Archives for posts with tag: managing grief

Five weeks, two days

I spent the day yesterday with my mom. It’s been decades since we spent time the way we did. I think it was because I knew I only had myself to worry about. So we sat and talked for a couple of hours over coffee. We had lunch. Then we made our way to the garden shop to buy geraniums and hostas. And while she had a nap, I planted the flowers for her. No rush. No feeling that I had to be somewhere else. We even went out to dinner. It gave both of us a great deal of joy.

This was a reawakened experience for me. Mom and I used to hang out for hours like that, before I was living with Ray, before I had children, a real job — when life was less complicated, I guess. I didn’t know what I was missing. I’d forgotten this lovely aspect of my life and I’m enjoying the thought of having it back. It takes more time now, as mom has Alzheimer’s, but I had the time yesterday and we luxuriated in it.

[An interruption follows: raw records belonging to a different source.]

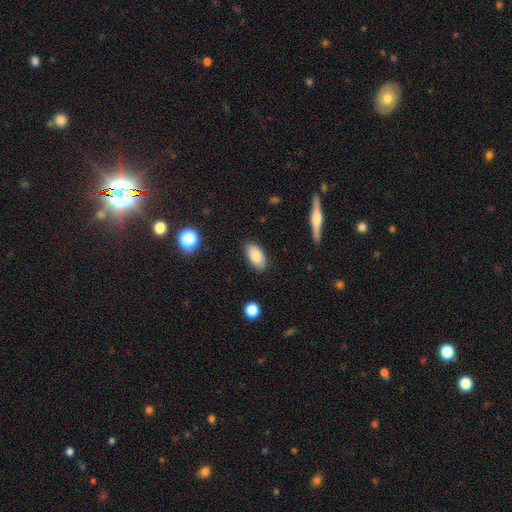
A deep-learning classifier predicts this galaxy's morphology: Smooth or featured? Predicted: smooth (p=0.85). How rounded? Predicted: in between (p=0.92). Merging? Predicted: none (p=0.87).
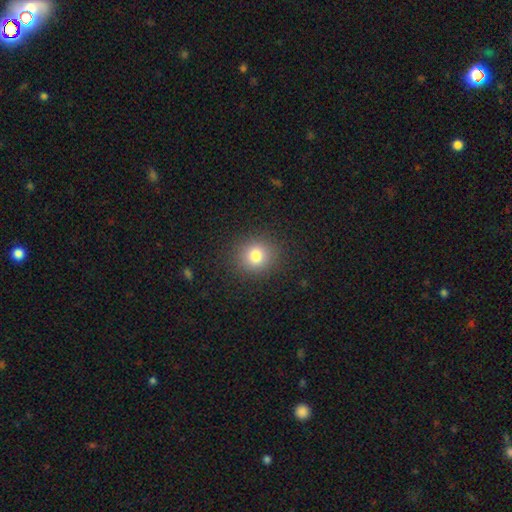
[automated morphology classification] Overall: smooth (81%). How rounded: round (83%). Merging: none (89%).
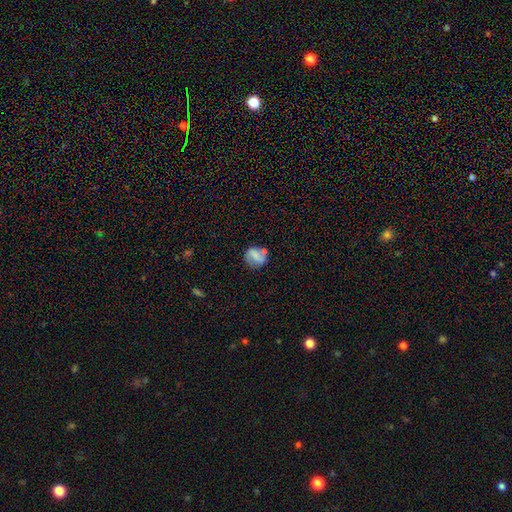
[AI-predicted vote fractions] smooth_or_featured: smooth (p=0.47) [alt: featured or disk p=0.44]
merging: none (p=0.61) [alt: minor disturbance p=0.20]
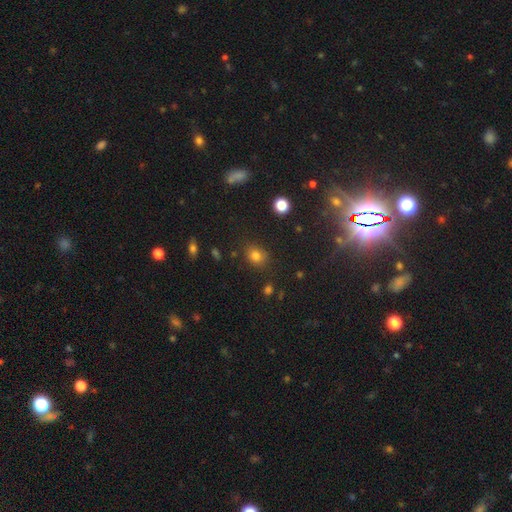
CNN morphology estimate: Smooth or featured?
  - smooth: 78% *
  - star or artifact: 15%
  - featured or disk: 7%
How rounded?
  - round: 61% *
  - in between: 38%
  - cigar-shaped: 1%
Merging?
  - none: 81% *
  - minor disturbance: 13%
  - major disturbance: 4%
  - merger: 3%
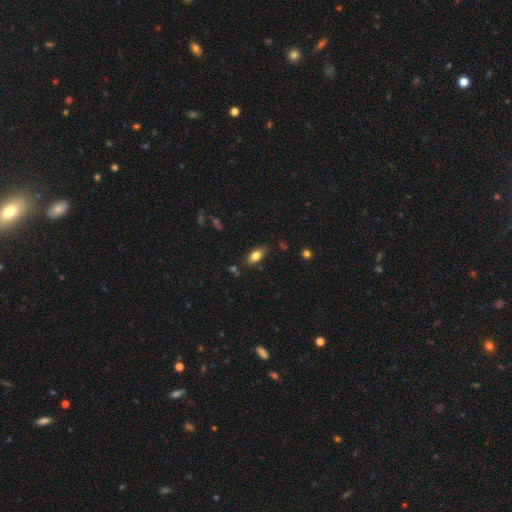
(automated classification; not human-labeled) Morphology: type=smooth (78%); roundness=in between (87%); merging=none (80%).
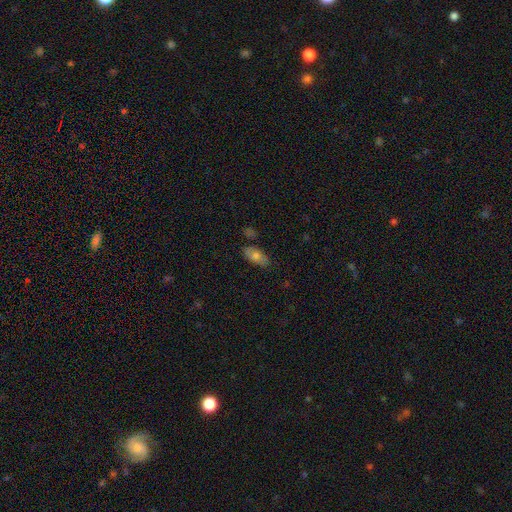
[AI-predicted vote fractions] Smooth or featured: smooth — 70% (featured or disk — 22%)
How rounded: in between — 87% (cigar-shaped — 10%)
Merging: none — 77% (minor disturbance — 16%)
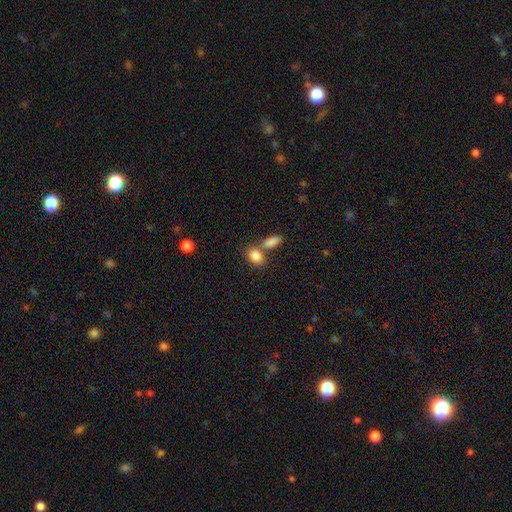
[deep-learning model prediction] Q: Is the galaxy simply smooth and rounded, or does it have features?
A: smooth — 85%.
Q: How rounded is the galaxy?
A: in between — 79%.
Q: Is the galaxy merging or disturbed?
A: none — 48%.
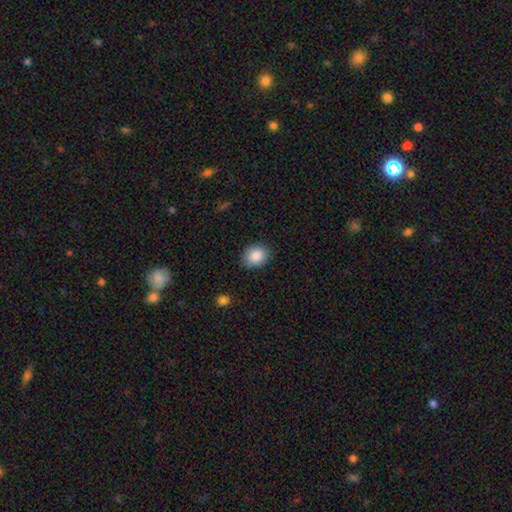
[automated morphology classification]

Note to self…I can have my old life back to a certain extent. I can remember the times I walked down 41st Avenue after school and bought my Mom a single bloom and took it home to make her smile. I had no one to think about but me and Mom. And life can turn circles on itself, and you can rediscover past happiness. It doesn’t mean that I’ve let Ray go, but that I am a whole person, still. That is reassuring. I am rediscovering me.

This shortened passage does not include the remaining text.